Task brief
Starting at the beginning of the material and going on through the line that contains "exposure: black level", arrange those lines as a numbered list, skipping any blank lines. Leave the pictures out of your answer.

Provided material
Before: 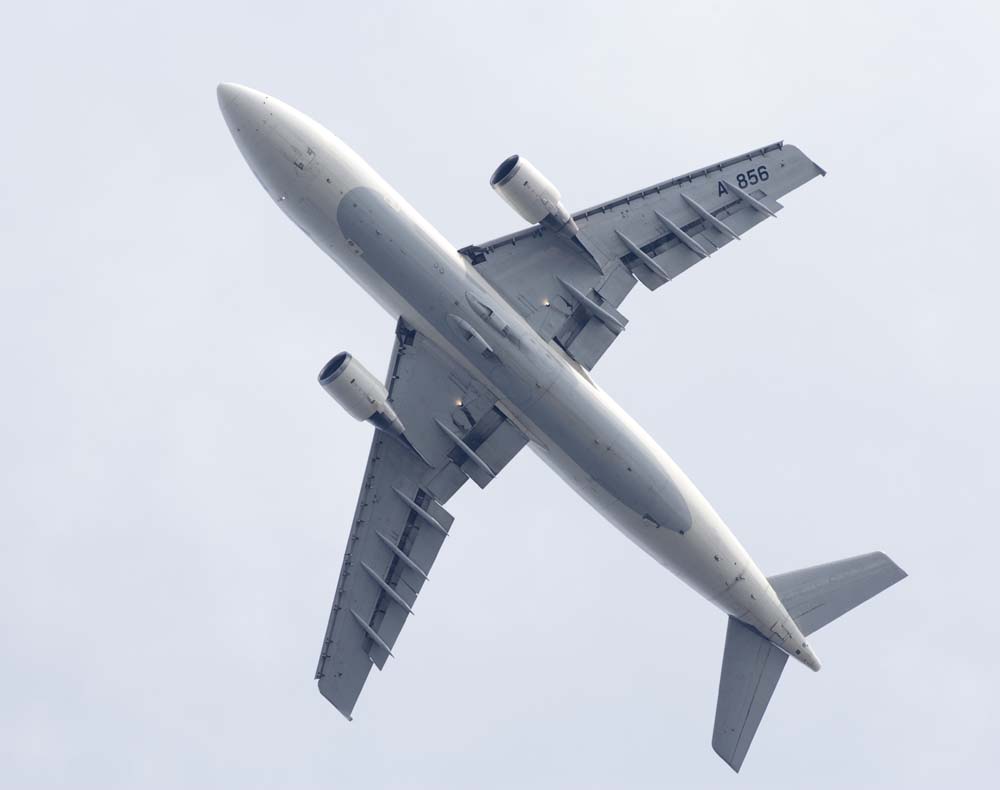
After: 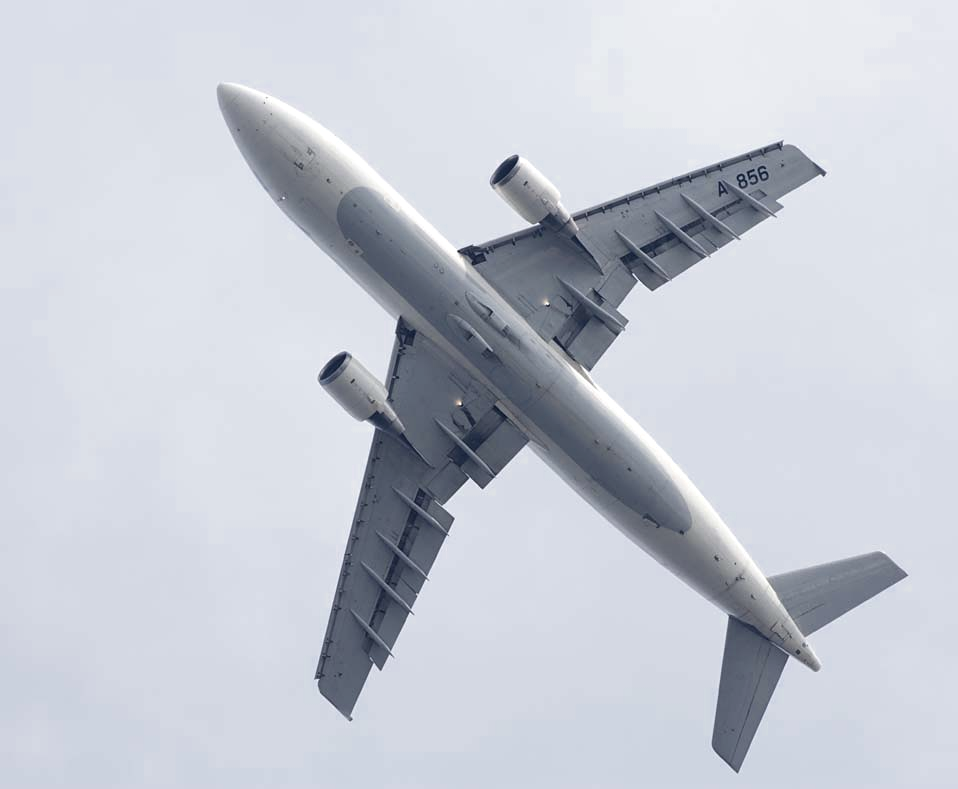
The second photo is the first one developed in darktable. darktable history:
sharpen: amount 0.201
crop: right 4.129%, bottom 0.025%
exposure: black level correction 0, exposure 0.898 EV, compensate exposure bias true, compensate highlight preservation false
color zones: curves: ch0 [(0, 0.5) (0.125, 0.4) (0.25, 0.5) (0.375, 0.4) (0.5, 0.4) (0.625, 0.35) (0.75, 0.35) (0.875, 0.5)]; ch1 [(0, 0.35) (0.125, 0.45) (0.25, 0.35) (0.375, 0.35) (0.5, 0.35) (0.625, 0.35) (0.75, 0.45) (0.875, 0.35)]; ch2 [(0, 0.6) (0.125, 0.5) (0.25, 0.5) (0.375, 0.6) (0.5, 0.6) (0.625, 0.5) (0.75, 0.5) (0.875, 0.5)]
levels: levels [0, 0.48, 0.961]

Reply to the task
1. Before: 
2. After: 
3. The second photo is the first one developed in darktable. darktable history:
4. sharpen: amount 0.201
5. crop: right 4.129%, bottom 0.025%
6. exposure: black level correction 0, exposure 0.898 EV, compensate exposure bias true, compensate highlight preservation false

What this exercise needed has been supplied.